- Location: London World
- Country: United Kingdom
- Presented by: Sake Sommelier Association
- First award: 2013
- Website: http://www.sakesommelieroftheyear.com/

= Sake Sommelier of the Year =

Sake Sommelier of the Year is an annual competition jointly organised by the Sake Sommelier Association. Started in London in 2013, the competition is the first its kind to be held outside Japan.
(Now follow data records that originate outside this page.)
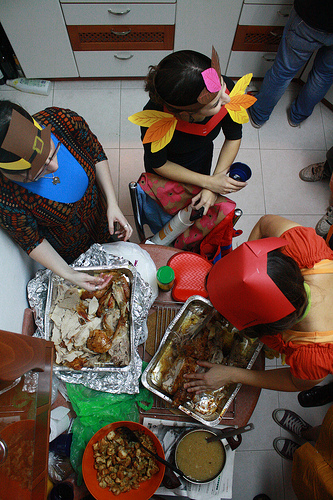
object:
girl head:
[145, 48, 230, 121]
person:
[266, 403, 333, 495]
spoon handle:
[138, 441, 184, 476]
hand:
[183, 359, 232, 394]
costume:
[126, 48, 256, 176]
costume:
[0, 105, 108, 253]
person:
[176, 212, 333, 405]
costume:
[207, 225, 333, 383]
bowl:
[170, 428, 225, 483]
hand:
[107, 205, 134, 242]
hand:
[69, 271, 113, 293]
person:
[0, 95, 131, 291]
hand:
[207, 166, 248, 193]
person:
[136, 48, 249, 217]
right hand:
[205, 166, 248, 195]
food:
[98, 431, 157, 484]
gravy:
[175, 431, 223, 479]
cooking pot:
[175, 426, 255, 485]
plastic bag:
[66, 361, 154, 492]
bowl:
[80, 422, 164, 498]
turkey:
[49, 273, 130, 367]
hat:
[205, 238, 296, 332]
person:
[252, 6, 333, 128]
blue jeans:
[254, 10, 332, 119]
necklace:
[42, 167, 61, 186]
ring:
[229, 190, 232, 194]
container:
[156, 265, 176, 291]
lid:
[156, 266, 174, 283]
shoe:
[272, 408, 310, 438]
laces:
[283, 414, 303, 433]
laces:
[286, 442, 298, 457]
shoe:
[271, 434, 298, 458]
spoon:
[114, 425, 183, 477]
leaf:
[127, 109, 174, 127]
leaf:
[230, 73, 253, 100]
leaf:
[226, 104, 249, 124]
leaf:
[150, 118, 177, 153]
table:
[47, 244, 266, 497]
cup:
[214, 158, 263, 176]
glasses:
[32, 141, 61, 181]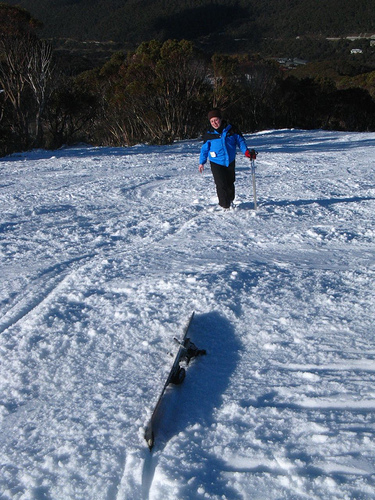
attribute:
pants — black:
[209, 157, 237, 209]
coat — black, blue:
[198, 123, 247, 166]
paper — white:
[208, 150, 216, 158]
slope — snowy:
[1, 124, 374, 497]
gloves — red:
[245, 151, 255, 157]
The Sake Sommelier of the Year is a global event, and it was successfully held in Kuala Lumpur, Malaysia in 2019. The competition aims to find the most skilful Sake Sommeliers bringing them to the attention of their customers and raising the profile of their establishments.
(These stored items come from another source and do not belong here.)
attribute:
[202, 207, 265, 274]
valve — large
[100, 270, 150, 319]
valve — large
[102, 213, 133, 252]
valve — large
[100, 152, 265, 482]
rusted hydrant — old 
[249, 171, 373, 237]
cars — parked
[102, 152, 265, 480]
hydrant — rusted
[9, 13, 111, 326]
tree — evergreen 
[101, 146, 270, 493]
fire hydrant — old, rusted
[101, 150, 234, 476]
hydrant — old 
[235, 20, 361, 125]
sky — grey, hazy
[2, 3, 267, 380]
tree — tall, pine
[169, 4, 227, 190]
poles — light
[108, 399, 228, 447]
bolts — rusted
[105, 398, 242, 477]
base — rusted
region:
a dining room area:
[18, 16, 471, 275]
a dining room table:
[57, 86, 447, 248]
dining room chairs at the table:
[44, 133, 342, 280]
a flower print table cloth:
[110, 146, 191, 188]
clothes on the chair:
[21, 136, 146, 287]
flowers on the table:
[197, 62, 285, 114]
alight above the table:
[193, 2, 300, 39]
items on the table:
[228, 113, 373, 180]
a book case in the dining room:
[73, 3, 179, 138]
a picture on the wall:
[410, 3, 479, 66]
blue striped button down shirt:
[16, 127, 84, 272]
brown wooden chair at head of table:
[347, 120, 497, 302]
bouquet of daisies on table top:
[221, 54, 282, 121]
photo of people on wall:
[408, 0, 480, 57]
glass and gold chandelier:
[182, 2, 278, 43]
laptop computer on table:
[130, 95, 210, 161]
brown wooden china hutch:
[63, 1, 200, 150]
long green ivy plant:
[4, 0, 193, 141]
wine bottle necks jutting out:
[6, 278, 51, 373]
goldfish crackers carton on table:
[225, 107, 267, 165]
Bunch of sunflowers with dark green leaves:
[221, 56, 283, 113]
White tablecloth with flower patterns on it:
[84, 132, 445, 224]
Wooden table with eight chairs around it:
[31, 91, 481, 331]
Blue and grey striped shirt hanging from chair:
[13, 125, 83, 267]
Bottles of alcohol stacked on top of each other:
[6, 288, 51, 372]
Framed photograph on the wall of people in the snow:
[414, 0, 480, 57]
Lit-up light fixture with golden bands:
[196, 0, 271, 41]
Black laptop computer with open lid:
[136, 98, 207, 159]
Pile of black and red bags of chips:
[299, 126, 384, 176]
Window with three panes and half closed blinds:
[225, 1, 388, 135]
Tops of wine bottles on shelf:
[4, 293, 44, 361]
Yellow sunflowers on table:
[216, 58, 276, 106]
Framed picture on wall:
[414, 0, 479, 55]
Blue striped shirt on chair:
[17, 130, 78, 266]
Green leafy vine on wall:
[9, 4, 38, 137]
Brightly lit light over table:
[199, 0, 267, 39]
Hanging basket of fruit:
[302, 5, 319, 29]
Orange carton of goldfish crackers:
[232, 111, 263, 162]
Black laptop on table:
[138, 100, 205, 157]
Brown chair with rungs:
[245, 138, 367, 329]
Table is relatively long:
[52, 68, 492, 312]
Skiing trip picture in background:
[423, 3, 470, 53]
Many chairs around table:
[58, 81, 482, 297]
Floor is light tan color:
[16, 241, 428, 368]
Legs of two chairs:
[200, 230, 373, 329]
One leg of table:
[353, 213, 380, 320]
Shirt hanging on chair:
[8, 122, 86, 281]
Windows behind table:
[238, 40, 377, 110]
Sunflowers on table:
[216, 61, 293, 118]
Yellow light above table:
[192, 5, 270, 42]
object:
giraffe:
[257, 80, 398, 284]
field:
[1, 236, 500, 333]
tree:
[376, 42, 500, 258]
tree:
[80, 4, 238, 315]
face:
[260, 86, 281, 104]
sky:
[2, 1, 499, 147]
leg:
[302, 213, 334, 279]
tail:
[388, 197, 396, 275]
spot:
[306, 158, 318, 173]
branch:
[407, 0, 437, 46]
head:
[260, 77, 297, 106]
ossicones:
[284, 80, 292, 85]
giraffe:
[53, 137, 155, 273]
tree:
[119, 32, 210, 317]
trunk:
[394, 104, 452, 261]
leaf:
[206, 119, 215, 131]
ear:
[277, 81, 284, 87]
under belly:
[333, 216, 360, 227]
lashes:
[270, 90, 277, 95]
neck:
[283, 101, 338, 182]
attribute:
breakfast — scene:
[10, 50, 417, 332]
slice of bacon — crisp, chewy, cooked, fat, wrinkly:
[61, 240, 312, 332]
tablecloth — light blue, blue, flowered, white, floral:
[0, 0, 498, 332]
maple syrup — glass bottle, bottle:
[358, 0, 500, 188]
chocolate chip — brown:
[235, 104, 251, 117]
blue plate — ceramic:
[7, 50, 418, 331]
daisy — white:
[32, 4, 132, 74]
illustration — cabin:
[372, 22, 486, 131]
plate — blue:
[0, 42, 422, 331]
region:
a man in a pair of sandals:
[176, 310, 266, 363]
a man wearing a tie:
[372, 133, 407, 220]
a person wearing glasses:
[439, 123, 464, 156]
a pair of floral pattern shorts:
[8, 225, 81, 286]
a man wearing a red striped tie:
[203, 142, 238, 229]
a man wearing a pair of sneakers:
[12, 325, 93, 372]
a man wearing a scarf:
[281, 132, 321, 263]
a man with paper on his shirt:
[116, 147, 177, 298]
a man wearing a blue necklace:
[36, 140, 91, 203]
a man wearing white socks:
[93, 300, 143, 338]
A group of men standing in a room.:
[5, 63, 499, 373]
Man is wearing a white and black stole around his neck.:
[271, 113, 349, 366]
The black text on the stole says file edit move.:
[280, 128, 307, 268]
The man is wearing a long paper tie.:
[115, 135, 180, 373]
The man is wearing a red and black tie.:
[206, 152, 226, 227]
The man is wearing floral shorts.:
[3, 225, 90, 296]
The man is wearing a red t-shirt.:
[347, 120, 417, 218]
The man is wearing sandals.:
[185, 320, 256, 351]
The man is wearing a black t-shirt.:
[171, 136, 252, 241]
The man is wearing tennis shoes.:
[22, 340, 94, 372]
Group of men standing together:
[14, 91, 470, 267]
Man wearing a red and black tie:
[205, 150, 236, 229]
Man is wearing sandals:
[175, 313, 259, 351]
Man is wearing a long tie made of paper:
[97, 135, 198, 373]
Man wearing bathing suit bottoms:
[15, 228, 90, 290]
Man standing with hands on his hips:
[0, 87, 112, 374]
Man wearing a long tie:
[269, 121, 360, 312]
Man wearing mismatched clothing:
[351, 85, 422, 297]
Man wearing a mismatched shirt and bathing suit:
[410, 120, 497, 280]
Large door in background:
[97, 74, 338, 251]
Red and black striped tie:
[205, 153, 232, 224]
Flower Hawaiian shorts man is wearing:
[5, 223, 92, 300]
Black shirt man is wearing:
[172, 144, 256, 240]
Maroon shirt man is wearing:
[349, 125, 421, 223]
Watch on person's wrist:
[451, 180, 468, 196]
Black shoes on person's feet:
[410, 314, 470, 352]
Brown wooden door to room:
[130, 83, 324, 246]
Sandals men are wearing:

More than 50 sommeliers from Europe, Asia and the Middle East entered the first competition in 2013.

In 2015, two new titles were introduced to encourage and reward contribution to the world of sake: Young Sake Ambassador and Sake Ambassador.

== Judging Process ==
The Sake Sommelier of the Year is open to any professionals involved in the service of sake.

After registering, applicants are sent a first-round questionnaire. From these, three finalist are chosen to compete in the live competition where they will be judged on knowledge, blind tasting, sake matching, and practical skill.

An enormous amount of learning and confidence-building takes place by taking part in the competition.

== The Sake Sommelier of the Year judging panels ==

The competition's judging panel represent a global mix of the most experienced, innovative, respected and awarded faces in the industry including founders of Sake Sommelier Association

== Overall Winners 2013 - 2019 ==

The Sake Sommelier of the Year is held annually and is sponsored by one of the world's oldest family-owned sake companies Gekkeikan.

The first competition was held on 11 November 2013 at the Westbury Hotel in London, and was won by UAE Sommelier Rajan Rengasamy, wine supplier Spinneys.

In 2014, the Sake Sommelier of the Year was held on 24 November at the Westbury Hotel in London for the second time and was won by Noel Pusch of Zuma Abu Dhabi.

In 2015, the competition was held on 23 November at the Millennium Hotel, Knightsbridge London and was won by Miguel A. Hernández from Valencia, Spain.

In 2016, the competition was held on 21 November at the Millennium Hotel, Knightsbridge London and was won by Venkadesh Thanga Mariappan of the Bonnington Jumeirah Lakes Tower Hotel, UAE.

In 2018, the competition was held on 20 May at the Millennium Hotel, Knightsbridge London and was won by Joshua Kalinan Sinnathamby from Singapore Airlines, Singapore.

In 2019, the competition was held on 25 November at the Sake Place, Kuala Lumpur Malaysia and was won by Brett Goss Associate at Sake Central, Hong Kong

== Young Sake Ambassador ==
The Young Sake Ambassador is an annual award given to someone aged 18–30 who has had little to no previous experience with sake, but who shows a great interest, enthusiasm, and desire to contribute to the world of sake. The Young Sake Ambassador is motivated to expand the knowledge and appreciation of sake either in their own community or help it grow worldwide.

The aim of this award is to bring a fresh mind-set into the sake industry worldwide. The selected Young Sake Ambassador of the Year will be expected to spend a year contributing to the promotion of sake with the Sake Sommelier Association's support.

== Sake Ambassador ==

Awarded every two years, the Sake Ambassador is bestowed upon someone for their outstanding dedication to the world of sake. The individual will have been working for sake diplomacy, contributing to the understanding and appreciation of sake throughout their country.